As a general rule, an amended complaint supersedes the original complaint. See Loux v. Rhay, 375 F.2d 55, 57 (9th Cir. 1967). Once an amended complaint is filed, the original complaint no longer serves any function in the case. Therefore, in an amended complaint, as in an original complaint, each claim and the involvement of each defendant must be sufficiently alleged.
The First Amended Complaint should be clearly and boldly titled "FIRST AMENDED COMPLAINT," refer to the appropriate case number, and be an original signed under penalty of perjury.

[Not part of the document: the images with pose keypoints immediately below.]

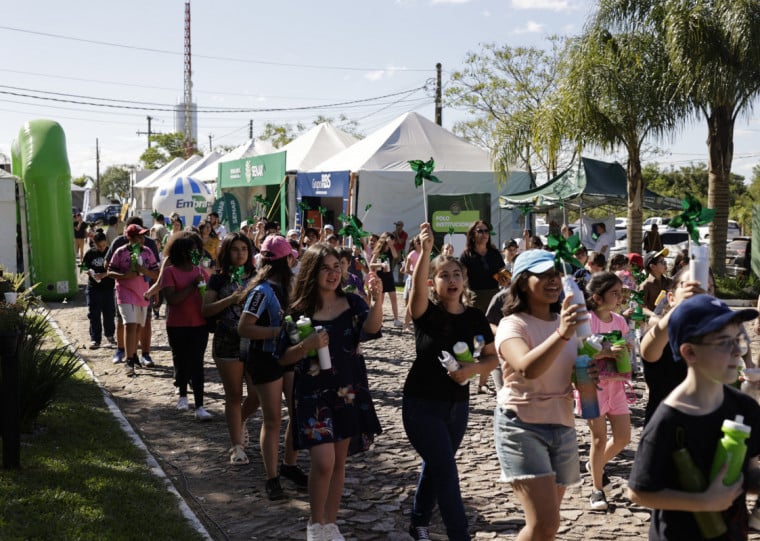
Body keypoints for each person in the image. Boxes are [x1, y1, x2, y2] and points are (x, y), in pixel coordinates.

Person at [628, 294, 760, 541]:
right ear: (689, 352)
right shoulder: (669, 418)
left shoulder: (745, 406)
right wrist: (703, 502)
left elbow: (748, 471)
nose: (735, 352)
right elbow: (639, 491)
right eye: (723, 343)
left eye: (737, 340)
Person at [278, 243, 384, 541]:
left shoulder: (352, 302)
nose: (333, 273)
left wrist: (375, 300)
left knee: (338, 462)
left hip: (348, 391)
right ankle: (315, 523)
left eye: (337, 267)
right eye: (326, 267)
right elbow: (282, 357)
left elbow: (372, 330)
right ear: (312, 271)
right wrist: (305, 347)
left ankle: (330, 524)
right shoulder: (297, 312)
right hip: (312, 394)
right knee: (323, 462)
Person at [403, 222, 498, 541]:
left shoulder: (475, 317)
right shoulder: (426, 312)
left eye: (457, 274)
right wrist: (426, 252)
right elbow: (416, 293)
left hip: (457, 408)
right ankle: (460, 535)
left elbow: (493, 356)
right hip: (421, 405)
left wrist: (470, 371)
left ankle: (418, 523)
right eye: (444, 275)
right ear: (433, 282)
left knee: (437, 465)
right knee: (446, 471)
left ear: (465, 279)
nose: (452, 279)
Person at [494, 249, 590, 541]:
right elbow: (527, 369)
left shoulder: (569, 325)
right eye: (544, 275)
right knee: (544, 524)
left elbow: (569, 373)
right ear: (523, 282)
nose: (553, 281)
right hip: (520, 425)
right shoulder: (513, 325)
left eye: (556, 275)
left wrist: (587, 375)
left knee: (548, 527)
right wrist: (562, 333)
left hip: (561, 425)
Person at [238, 235, 308, 500]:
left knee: (297, 411)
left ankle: (290, 465)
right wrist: (277, 331)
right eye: (291, 257)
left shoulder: (290, 287)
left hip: (289, 355)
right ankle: (272, 477)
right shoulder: (261, 291)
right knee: (274, 419)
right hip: (265, 358)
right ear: (284, 260)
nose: (294, 260)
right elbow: (244, 327)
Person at [202, 233, 261, 464]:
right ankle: (236, 446)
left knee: (257, 395)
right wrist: (231, 299)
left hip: (255, 341)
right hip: (228, 340)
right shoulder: (218, 279)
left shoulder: (257, 277)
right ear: (227, 252)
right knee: (234, 395)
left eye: (244, 249)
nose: (240, 253)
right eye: (235, 249)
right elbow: (206, 310)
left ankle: (240, 420)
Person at [639, 266, 713, 425]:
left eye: (709, 288)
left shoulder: (718, 337)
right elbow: (648, 351)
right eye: (688, 287)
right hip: (666, 431)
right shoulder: (664, 338)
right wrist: (682, 308)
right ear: (671, 298)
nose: (700, 293)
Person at [583, 272, 632, 512]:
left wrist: (626, 350)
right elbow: (576, 354)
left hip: (617, 385)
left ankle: (595, 465)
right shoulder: (586, 321)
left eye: (620, 291)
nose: (620, 296)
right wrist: (603, 352)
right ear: (597, 297)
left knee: (623, 437)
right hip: (591, 387)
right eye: (614, 293)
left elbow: (625, 349)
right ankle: (596, 490)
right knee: (599, 438)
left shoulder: (620, 321)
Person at [162, 231, 212, 420]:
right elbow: (173, 299)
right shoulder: (170, 272)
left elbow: (207, 298)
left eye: (196, 251)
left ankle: (200, 405)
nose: (195, 254)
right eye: (191, 251)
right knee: (181, 361)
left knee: (197, 363)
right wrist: (192, 287)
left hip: (199, 324)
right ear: (181, 252)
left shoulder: (201, 273)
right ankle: (182, 394)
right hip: (177, 325)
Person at [106, 224, 159, 375]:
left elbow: (157, 274)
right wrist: (124, 276)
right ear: (130, 237)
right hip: (124, 292)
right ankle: (129, 362)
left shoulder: (147, 252)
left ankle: (134, 354)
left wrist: (144, 271)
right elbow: (109, 271)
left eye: (143, 236)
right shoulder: (120, 252)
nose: (142, 239)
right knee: (129, 324)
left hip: (143, 293)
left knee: (137, 327)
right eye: (139, 236)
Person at [81, 231, 116, 349]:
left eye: (103, 245)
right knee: (94, 313)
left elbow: (115, 269)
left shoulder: (110, 252)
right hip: (93, 288)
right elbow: (84, 267)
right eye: (99, 245)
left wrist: (103, 275)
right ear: (94, 243)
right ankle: (95, 339)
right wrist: (90, 272)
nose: (102, 248)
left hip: (108, 288)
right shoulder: (90, 253)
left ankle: (110, 334)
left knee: (109, 313)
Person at [370, 231, 402, 327]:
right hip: (380, 277)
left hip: (389, 276)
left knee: (394, 298)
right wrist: (381, 264)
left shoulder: (390, 250)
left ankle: (396, 319)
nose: (393, 242)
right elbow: (371, 264)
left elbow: (396, 256)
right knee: (381, 300)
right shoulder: (379, 251)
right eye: (392, 240)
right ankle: (379, 319)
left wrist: (391, 246)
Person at [641, 249, 672, 314]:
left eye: (664, 261)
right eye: (662, 262)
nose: (665, 264)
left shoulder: (670, 281)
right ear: (653, 266)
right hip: (654, 322)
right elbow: (641, 307)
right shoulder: (646, 285)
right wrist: (654, 315)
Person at [401, 235, 421, 331]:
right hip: (412, 280)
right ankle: (406, 324)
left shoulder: (424, 253)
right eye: (421, 242)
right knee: (410, 303)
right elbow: (406, 270)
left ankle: (415, 323)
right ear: (417, 243)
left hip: (421, 279)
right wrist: (416, 273)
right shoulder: (412, 254)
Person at [391, 220, 409, 285]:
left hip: (401, 252)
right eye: (396, 225)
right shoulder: (393, 233)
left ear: (401, 226)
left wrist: (397, 235)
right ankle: (389, 281)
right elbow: (392, 242)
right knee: (391, 267)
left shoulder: (405, 234)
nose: (396, 226)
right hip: (394, 252)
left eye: (398, 225)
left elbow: (400, 242)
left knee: (401, 268)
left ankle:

Accordingly, IT IS HEREBY ORDERED that:
1. Plaintiff's Complaint, filed on May 6, 2019, is DISMISSED for Plaintiff's failure to state a claim upon which relief may be granted, with leave to amend;
2. Venue is improper at this court for Plaintiff's claims that arose at CRC in Norco, California, and Plaintiff must omit those claims from his amended complaint;
3. The Clerk's Office shall send Plaintiff a civil rights complaint form;IT IS SO ORDERED.
4. Within thirty days from the date of service of this order, Plaintiff shall file a First Amended Complaint curing the deficiencies in the Complaint identified by the court;
5. Plaintiff shall caption the amended complaint "First Amended Complaint" and refer to the case number 1:19-cv-00599-AWI-GSA-PC; and
6. Plaintiff's failure to comply with this order shall result in a recommendation that this action be dismissed for failure to state a claim.